『超多様性トークショー!なれそめ』(公式HPより)
民放にバラエティの入れ換えはない
その理由として真っ先に挙げておきたいのは、攻めた内容と密度の濃さ。前述したように各番組のこだわりは相当なものがあり、NHKの関係者から「その多くが民放バラエティのように毎週放送し続けていくことが難しい」と聞いたことがあります。
たとえば、100台の小型カメラを設置する上に、それをすべて確認して編集するなど、膨大な労力と時間のかかる『100カメ』を一年中放送するのは実質的に不可能。それでも「若年層ターゲットゾーン」きっての人気番組だけに、年2回のハイペースで放送されています。

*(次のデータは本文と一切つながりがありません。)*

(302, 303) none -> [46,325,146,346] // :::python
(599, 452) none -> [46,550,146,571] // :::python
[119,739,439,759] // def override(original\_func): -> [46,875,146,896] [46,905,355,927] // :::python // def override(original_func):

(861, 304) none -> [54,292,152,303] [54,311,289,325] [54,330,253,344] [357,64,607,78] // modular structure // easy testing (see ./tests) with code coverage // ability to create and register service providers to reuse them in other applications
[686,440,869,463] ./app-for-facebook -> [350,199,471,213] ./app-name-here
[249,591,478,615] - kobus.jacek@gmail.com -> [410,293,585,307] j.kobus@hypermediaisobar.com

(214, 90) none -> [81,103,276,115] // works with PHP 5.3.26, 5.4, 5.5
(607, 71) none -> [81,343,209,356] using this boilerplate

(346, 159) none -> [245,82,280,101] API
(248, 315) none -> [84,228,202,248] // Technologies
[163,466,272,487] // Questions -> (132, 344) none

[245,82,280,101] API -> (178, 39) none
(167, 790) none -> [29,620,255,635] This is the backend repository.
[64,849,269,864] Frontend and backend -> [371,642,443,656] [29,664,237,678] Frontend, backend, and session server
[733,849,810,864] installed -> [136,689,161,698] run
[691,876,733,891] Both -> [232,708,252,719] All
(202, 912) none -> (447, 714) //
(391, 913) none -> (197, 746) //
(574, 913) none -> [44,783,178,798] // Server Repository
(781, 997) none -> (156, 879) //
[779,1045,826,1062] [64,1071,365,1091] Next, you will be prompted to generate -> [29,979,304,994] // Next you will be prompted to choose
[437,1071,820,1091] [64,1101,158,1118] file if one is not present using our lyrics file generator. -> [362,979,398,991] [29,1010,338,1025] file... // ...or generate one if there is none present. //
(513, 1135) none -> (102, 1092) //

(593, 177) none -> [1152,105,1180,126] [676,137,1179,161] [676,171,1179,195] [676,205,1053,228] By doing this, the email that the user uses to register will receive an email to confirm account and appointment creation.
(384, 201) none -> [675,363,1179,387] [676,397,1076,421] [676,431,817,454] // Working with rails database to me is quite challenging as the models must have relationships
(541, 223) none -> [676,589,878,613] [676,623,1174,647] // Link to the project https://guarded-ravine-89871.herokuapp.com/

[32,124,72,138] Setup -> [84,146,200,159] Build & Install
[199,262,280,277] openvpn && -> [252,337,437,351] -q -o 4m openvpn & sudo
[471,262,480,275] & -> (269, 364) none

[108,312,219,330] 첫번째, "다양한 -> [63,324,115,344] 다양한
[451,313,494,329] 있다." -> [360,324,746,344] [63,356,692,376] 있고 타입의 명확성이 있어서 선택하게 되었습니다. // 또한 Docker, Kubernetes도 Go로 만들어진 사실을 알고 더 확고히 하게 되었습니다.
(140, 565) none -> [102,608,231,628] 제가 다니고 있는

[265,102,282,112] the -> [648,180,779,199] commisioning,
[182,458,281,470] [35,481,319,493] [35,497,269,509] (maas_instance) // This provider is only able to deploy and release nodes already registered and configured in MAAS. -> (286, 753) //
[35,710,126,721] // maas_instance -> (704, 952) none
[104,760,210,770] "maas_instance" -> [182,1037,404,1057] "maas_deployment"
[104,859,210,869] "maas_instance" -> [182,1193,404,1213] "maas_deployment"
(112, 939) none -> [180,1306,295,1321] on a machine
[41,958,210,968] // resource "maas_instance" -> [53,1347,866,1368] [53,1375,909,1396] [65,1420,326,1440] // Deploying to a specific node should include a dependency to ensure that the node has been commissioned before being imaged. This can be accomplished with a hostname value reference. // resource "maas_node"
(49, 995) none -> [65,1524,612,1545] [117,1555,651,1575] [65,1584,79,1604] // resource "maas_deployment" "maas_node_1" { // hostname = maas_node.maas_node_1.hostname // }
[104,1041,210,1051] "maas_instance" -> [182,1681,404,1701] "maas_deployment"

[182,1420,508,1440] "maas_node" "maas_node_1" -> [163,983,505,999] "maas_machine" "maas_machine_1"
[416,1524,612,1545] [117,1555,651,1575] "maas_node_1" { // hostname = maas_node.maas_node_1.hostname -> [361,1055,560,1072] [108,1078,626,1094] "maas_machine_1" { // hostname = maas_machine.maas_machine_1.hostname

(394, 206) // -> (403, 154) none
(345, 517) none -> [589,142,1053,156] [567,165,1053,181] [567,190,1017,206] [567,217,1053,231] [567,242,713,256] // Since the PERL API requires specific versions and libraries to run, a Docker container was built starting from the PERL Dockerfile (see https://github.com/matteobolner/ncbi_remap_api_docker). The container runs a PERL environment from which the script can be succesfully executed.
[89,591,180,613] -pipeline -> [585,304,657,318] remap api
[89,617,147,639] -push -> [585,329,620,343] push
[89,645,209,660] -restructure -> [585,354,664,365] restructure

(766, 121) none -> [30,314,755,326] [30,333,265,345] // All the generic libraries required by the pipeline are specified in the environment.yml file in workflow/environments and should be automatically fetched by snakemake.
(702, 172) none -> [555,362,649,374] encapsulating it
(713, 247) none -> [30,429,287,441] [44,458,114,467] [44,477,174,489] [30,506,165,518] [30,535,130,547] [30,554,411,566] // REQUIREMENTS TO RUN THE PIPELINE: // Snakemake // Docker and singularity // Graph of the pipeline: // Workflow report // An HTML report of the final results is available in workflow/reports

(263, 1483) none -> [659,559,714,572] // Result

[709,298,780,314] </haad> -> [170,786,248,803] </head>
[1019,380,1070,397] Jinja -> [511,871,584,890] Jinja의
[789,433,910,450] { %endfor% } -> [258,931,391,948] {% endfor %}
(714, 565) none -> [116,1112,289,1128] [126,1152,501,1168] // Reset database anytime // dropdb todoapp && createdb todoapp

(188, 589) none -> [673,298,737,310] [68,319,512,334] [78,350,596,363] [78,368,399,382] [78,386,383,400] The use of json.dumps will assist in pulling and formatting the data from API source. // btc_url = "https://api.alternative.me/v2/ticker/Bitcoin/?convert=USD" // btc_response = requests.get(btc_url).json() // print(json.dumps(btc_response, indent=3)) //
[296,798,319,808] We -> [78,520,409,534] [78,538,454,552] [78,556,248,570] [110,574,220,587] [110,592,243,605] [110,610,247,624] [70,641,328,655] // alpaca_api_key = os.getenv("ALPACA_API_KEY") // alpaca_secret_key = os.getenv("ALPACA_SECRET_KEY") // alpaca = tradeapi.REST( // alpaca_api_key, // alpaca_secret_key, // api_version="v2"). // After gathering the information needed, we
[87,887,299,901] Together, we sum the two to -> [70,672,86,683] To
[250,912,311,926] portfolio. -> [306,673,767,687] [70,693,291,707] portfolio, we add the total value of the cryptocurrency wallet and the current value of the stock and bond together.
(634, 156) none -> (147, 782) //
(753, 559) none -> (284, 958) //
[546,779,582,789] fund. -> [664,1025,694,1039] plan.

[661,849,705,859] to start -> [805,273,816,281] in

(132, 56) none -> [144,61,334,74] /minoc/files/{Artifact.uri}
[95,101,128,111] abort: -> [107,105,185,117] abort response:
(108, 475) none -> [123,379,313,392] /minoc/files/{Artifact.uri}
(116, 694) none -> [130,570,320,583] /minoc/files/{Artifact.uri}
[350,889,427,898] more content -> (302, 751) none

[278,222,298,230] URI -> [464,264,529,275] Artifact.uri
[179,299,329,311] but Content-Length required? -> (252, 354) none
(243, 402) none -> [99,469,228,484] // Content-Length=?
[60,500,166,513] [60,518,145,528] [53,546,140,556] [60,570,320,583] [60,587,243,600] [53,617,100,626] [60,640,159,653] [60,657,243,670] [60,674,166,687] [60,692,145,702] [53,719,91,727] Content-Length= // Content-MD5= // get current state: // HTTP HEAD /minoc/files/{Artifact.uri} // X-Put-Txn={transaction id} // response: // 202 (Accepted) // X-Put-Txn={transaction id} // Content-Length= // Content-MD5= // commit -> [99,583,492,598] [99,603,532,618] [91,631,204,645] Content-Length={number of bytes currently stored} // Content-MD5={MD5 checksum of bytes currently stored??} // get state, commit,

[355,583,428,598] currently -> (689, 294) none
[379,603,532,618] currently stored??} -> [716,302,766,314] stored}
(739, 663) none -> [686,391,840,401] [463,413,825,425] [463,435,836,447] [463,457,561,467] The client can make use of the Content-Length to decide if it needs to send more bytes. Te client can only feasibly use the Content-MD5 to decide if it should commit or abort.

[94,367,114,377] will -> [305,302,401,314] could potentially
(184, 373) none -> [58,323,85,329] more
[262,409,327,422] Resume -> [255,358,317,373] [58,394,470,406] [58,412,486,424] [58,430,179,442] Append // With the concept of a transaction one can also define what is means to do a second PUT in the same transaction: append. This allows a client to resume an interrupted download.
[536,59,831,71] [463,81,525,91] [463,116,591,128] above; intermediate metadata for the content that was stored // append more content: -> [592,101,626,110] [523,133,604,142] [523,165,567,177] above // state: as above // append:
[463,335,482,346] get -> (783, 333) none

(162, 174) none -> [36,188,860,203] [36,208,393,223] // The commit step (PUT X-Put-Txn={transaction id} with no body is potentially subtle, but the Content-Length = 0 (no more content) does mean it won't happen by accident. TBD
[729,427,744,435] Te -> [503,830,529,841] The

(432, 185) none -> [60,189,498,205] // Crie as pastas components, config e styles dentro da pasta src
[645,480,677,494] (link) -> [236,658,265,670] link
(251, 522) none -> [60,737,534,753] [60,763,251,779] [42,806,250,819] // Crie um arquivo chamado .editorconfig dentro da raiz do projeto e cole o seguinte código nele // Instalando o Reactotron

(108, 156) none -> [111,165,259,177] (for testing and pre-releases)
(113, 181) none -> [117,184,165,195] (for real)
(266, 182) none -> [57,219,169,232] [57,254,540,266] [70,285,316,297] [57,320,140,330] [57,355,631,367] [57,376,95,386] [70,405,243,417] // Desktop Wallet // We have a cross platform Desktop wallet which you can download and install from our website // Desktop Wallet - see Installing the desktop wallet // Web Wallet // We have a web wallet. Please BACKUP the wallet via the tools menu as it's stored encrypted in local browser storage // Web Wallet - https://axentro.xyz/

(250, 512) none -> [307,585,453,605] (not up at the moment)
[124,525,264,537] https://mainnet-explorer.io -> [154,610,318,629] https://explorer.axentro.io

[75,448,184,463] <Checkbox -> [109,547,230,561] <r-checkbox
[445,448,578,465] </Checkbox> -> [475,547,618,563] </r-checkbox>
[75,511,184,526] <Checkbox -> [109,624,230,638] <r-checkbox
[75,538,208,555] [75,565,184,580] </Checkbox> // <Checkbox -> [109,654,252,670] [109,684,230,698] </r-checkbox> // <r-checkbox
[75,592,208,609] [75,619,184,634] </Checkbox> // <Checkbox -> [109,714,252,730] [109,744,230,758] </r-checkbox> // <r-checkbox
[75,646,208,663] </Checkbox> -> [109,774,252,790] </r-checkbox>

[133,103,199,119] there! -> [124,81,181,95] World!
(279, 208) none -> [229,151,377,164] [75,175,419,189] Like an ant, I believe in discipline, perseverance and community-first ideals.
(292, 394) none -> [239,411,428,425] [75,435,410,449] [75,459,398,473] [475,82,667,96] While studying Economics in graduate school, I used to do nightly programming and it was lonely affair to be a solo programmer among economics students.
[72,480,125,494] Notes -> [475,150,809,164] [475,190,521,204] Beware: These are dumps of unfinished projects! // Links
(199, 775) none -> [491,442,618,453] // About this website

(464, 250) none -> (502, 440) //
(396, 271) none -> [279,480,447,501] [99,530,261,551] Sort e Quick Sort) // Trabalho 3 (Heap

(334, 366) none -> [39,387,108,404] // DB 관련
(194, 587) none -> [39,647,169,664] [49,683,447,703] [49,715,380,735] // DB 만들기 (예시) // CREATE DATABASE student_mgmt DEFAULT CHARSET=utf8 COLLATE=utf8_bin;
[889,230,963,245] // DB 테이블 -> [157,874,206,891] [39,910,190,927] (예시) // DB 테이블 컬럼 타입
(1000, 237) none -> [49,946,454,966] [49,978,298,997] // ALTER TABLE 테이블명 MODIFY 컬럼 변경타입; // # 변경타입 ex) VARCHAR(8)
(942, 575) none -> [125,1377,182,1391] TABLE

その他でも『笑わない数学』『ニッポン知らなかった選手権 実況中!』『阿佐ヶ谷アパートメント』などが2期目の放送をしましたが、いずれも「無理に毎週放送せず間隔を空けることで、番組の質や鮮度が落ちづらい」のもメリットの1つ。視聴者としても視聴習慣が付きにくい一方で、「これだけ攻めていて密度の濃い番組なら間隔を空けるのも仕方がない」と納得して待つことができるでしょう。さらに、視聴者の反応が鈍かった番組は3か月で終了させたり、思い切ったリニューアルでテコ入れを図ったりなどの戦略も可能です。
民放のバラエティは、基本的に視聴率が低迷しない限りレギュラー放送が続き、1クールなどで「番組を入れ換える」という編成はありません。「視聴率が獲れているのにいったん終了させて間隔を空けるのは、スポンサー対応としても考えづらい」のでしょう。
その意味でNHK総合23時台の番組と編成は視聴者にとって新鮮であり、1年半が過ぎてジワジワと浸透しはじめているのは、民放にとって脅威ではないでしょうか。
放送と配信の両立を目指す時間帯
近年、“23時台”はNHKと民放の両方にとって“若年層との接点”という意味で重要な時間帯になりつつあります。かつて23時台はゴールデン・プライム帯が終わって深夜帯に入る時間帯で、それほど重視されず、手堅く報道番組を放送する局が少なくありませんでした。